[begin TEXT PROVIDED]

File format benchmark: Avro, JSON, ORC, and Parquet (slides: https://cdn.oreillystatic.com/en/assets/1/event/160/File%20format%20benchmark_%20Avro,%20JSON,%20ORC,%20and%20Parquet%20Presentation%201.pptx)
- ORC has some built-in tuning for better performance with double and timestamp types
- Both ORC and Parquet support predicate pushdown
- Avro was a good choice for very wide tables with lots of text fields
- For future investigation: look into “schema evolution” for both columnar formats
- Snappy is faster than Zlib at the cost of more disk space
Data science at eHarmony: A generalized framework for personalization https://cdn.oreillystatic.com/en/assets/1/event/160/Data%20science%20at%20eHarmony_%20A%20generalized%20framework%20for%20personalization%20Presentation.pdf
- Aloha DSL gives a high-level abstraction layer for data scientists
- E-Harmony makes use of features extracted from member photos
- Metric for evaluating success called “affinity”. Was previously defined as P(communication | match). Revised to P( (communication OR view) AND NOT close | match) which was a more specific and useful measure.
- Biggest days for their business are valentine’s, new year, and Christmas
- Using “contextual bandits”
Tuning Spark machine-learning workloads https://cdn.oreillystatic.com/en/assets/1/event/160/Tuning%20Spark%20machine-learning%20workloads%20Presentation.pdf
- Methodology v1: Brute-force through every possibly combination of options (executor-memory, executor-cores, GC-cores, etc.)
- Methodology v2: intelligently pick which options to use by iteratively profiling the job
- Capture metrics with default settings to find a base line
- Understand the cluster “floorplan” - memory, CPUs/cores/threads, network
- Start changing settings to optimize the easiest metric. Then keep those settings and change others to optimize other metrics
- Goal should be to make the workload compute-bound because once you are up against the compute limit, network and memory are probably well-utilized
- Specific learnings
-
- Num-executors should be based on # threads * # CPU per node
-
- Reserve some threads for garbage collection, they found 1:1 executor:GC worked well in shuffle-heavy workloads
-
- When using Tungsten sort, no need to make so many GC threads available as more work happens “off-heap” which relieves GC pressure
Big data processing with Hadoop and Spark, the Uber way https://cdn.oreillystatic.com/en/assets/1/event/160/Big%20data%20processing%20with%20Hadoop%20and%20Spark,%20the%20Uber%20way%20Presentation.pdf
- They have a tool which tells the user approximately how much money their query cost
- Transitioned from an EMR/S3 setup to using HDFS (not sure what Hadoop distro)
- Ingest data via streams only (using Streamific)
- Geospatial of great importance - added support to Presto and created UDF’s which can take advantage of geospatial indexes
- Employ strict schema management
- If data does not comply, it’s not allowed into the data lake
- Producers must inform the schema registry, and consumer read from it
- The centralized schema registry is versions and allows for schema evolution
- Need to make the process easy for producers or else they won’t participate
- Use Parquet for most data on HDFS
-
- Historical reasons and better handling of nested data
- Use Presto for interactive queries, but wrapped in an abstraction layer to allow choosing the correct YARN queue etc.

[end TEXT PROVIDED]

### JOB A:
Transcribe the part of the conference session notes that opens with the words containing "- Biggest days" and closes with "executor-cores, GC-cores, etc.)".
### JOB B:
Restate word for word the part of the records that opens with the line containing "common name: Red maple" and continues through the final line of the records.

[begin INPUT FOR THIS TASK]

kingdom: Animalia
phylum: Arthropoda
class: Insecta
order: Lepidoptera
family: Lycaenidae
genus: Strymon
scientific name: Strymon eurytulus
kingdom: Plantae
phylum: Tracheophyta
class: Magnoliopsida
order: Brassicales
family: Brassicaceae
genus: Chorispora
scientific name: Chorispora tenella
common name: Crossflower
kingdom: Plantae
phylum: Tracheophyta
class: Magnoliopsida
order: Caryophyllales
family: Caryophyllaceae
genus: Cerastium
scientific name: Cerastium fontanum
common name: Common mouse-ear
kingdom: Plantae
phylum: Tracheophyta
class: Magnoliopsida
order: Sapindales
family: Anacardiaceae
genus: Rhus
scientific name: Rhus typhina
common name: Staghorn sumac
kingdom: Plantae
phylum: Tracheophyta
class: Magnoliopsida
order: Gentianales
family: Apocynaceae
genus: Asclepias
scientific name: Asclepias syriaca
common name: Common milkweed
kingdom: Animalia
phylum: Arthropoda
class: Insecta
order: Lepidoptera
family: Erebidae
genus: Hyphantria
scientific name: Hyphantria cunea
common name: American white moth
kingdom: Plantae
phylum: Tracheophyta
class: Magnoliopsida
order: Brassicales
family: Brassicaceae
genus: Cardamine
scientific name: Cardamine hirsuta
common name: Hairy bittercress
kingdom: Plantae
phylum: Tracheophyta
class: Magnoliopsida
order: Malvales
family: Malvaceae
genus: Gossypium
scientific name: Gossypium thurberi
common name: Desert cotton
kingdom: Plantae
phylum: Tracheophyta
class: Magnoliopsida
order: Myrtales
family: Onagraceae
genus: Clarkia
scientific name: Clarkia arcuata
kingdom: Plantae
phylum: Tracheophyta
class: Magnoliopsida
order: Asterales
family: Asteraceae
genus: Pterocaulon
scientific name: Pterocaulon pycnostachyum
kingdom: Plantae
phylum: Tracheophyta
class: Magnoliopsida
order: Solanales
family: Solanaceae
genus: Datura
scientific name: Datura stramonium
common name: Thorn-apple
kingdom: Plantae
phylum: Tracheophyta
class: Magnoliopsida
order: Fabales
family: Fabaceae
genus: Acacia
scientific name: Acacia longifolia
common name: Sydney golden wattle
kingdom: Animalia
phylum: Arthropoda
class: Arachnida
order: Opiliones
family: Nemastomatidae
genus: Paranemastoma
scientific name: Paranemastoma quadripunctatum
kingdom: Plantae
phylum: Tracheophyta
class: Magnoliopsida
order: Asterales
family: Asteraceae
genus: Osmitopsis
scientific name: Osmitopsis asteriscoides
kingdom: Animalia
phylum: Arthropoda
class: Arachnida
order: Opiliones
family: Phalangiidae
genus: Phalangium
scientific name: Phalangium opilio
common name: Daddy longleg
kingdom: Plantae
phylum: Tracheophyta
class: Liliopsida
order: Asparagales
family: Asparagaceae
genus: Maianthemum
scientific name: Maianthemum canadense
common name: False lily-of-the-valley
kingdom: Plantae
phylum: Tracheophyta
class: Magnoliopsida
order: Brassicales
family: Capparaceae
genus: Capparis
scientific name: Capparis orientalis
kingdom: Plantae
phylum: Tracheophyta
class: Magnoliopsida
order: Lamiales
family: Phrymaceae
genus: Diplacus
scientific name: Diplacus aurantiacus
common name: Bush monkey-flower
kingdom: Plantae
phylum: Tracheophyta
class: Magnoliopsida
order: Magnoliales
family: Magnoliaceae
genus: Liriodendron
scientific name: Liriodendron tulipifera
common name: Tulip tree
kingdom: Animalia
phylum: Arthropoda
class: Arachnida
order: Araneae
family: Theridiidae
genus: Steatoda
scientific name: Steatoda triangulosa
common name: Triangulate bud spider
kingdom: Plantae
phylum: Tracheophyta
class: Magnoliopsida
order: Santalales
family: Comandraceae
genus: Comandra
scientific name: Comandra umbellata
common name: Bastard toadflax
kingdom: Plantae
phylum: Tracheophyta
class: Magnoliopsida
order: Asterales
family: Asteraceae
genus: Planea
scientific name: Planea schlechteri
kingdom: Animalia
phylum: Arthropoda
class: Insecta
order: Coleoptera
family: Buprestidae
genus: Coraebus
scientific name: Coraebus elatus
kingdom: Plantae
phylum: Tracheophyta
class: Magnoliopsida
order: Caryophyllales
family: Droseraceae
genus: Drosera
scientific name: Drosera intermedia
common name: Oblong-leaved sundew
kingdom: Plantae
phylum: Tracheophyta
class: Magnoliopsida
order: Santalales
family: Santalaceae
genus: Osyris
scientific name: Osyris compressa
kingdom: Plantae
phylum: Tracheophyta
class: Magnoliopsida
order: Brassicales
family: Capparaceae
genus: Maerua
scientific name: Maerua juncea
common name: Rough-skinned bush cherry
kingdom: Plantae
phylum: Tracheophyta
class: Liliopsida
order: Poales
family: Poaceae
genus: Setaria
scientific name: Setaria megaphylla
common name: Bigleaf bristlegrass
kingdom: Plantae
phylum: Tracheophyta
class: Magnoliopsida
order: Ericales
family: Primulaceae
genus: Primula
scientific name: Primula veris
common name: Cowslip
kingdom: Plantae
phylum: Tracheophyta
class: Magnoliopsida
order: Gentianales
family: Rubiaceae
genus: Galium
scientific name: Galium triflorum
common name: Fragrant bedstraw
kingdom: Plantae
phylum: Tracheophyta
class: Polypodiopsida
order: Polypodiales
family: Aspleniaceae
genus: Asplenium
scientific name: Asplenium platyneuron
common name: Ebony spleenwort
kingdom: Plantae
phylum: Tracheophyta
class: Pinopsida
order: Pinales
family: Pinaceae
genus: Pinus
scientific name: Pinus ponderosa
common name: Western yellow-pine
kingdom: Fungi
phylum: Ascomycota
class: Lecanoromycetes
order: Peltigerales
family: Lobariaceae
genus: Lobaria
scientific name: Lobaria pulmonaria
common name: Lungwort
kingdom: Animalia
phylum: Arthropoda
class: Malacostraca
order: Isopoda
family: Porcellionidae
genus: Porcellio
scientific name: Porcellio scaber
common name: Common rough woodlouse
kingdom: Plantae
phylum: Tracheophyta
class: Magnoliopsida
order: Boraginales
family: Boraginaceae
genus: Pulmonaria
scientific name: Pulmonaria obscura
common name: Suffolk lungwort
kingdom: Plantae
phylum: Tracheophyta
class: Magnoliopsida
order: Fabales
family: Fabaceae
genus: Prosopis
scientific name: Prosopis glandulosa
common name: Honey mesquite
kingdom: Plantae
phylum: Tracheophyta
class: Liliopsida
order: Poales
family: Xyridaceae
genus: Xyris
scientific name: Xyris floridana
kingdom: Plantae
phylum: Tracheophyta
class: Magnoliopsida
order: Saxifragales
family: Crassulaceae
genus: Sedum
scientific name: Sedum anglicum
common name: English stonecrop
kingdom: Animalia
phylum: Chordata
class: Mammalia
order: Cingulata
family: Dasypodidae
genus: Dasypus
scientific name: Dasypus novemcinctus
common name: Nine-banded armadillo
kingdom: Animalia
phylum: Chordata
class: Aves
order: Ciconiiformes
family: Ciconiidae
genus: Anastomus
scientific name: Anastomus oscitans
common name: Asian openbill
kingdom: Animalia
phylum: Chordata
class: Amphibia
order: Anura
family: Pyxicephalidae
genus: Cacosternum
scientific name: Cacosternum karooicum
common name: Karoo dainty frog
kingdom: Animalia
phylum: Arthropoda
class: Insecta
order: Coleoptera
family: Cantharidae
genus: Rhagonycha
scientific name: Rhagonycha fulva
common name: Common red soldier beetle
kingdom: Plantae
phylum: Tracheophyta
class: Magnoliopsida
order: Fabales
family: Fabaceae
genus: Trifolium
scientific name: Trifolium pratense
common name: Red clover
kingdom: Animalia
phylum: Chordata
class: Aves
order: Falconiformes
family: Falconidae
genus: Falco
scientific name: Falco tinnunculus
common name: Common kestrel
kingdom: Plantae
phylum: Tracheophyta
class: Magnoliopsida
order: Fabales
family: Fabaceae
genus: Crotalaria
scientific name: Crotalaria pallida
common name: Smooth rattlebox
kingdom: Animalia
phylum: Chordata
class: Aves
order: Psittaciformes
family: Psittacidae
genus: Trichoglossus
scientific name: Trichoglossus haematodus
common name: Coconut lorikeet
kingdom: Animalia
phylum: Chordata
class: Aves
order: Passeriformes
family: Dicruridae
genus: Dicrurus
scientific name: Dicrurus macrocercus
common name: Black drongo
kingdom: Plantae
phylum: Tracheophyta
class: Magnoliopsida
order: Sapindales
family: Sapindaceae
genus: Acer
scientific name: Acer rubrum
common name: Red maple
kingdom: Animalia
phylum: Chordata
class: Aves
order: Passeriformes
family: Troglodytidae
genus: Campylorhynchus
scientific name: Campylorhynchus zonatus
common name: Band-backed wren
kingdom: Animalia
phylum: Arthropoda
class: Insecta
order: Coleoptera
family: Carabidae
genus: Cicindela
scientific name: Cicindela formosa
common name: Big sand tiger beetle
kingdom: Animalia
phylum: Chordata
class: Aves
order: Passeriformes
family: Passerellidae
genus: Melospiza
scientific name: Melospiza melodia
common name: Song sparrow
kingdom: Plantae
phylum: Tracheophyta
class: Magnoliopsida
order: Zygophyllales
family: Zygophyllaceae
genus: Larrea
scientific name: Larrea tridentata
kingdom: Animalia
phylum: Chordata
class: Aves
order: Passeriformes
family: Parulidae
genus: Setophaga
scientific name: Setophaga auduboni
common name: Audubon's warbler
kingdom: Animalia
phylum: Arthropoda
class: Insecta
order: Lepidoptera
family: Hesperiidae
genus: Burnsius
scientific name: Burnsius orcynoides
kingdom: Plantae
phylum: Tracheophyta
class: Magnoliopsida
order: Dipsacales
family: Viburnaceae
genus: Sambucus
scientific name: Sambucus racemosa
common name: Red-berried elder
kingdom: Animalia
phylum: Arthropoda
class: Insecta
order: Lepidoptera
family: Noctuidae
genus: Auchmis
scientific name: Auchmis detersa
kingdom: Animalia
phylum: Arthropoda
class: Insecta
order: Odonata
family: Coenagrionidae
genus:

[end INPUT FOR THIS TASK]

### CORRECT ANSWER A:
- Biggest days for their business are valentine’s, new year, and Christmas
- Using “contextual bandits”
Tuning Spark machine-learning workloads https://cdn.oreillystatic.com/en/assets/1/event/160/Tuning%20Spark%20machine-learning%20workloads%20Presentation.pdf
- Methodology v1: Brute-force through every possibly combination of options (executor-memory, executor-cores, GC-cores, etc.)

### CORRECT ANSWER B:
common name: Red maple
kingdom: Animalia
phylum: Chordata
class: Aves
order: Passeriformes
family: Troglodytidae
genus: Campylorhynchus
scientific name: Campylorhynchus zonatus
common name: Band-backed wren
kingdom: Animalia
phylum: Arthropoda
class: Insecta
order: Coleoptera
family: Carabidae
genus: Cicindela
scientific name: Cicindela formosa
common name: Big sand tiger beetle
kingdom: Animalia
phylum: Chordata
class: Aves
order: Passeriformes
family: Passerellidae
genus: Melospiza
scientific name: Melospiza melodia
common name: Song sparrow
kingdom: Plantae
phylum: Tracheophyta
class: Magnoliopsida
order: Zygophyllales
family: Zygophyllaceae
genus: Larrea
scientific name: Larrea tridentata
kingdom: Animalia
phylum: Chordata
class: Aves
order: Passeriformes
family: Parulidae
genus: Setophaga
scientific name: Setophaga auduboni
common name: Audubon's warbler
kingdom: Animalia
phylum: Arthropoda
class: Insecta
order: Lepidoptera
family: Hesperiidae
genus: Burnsius
scientific name: Burnsius orcynoides
kingdom: Plantae
phylum: Tracheophyta
class: Magnoliopsida
order: Dipsacales
family: Viburnaceae
genus: Sambucus
scientific name: Sambucus racemosa
common name: Red-berried elder
kingdom: Animalia
phylum: Arthropoda
class: Insecta
order: Lepidoptera
family: Noctuidae
genus: Auchmis
scientific name: Auchmis detersa
kingdom: Animalia
phylum: Arthropoda
class: Insecta
order: Odonata
family: Coenagrionidae
genus:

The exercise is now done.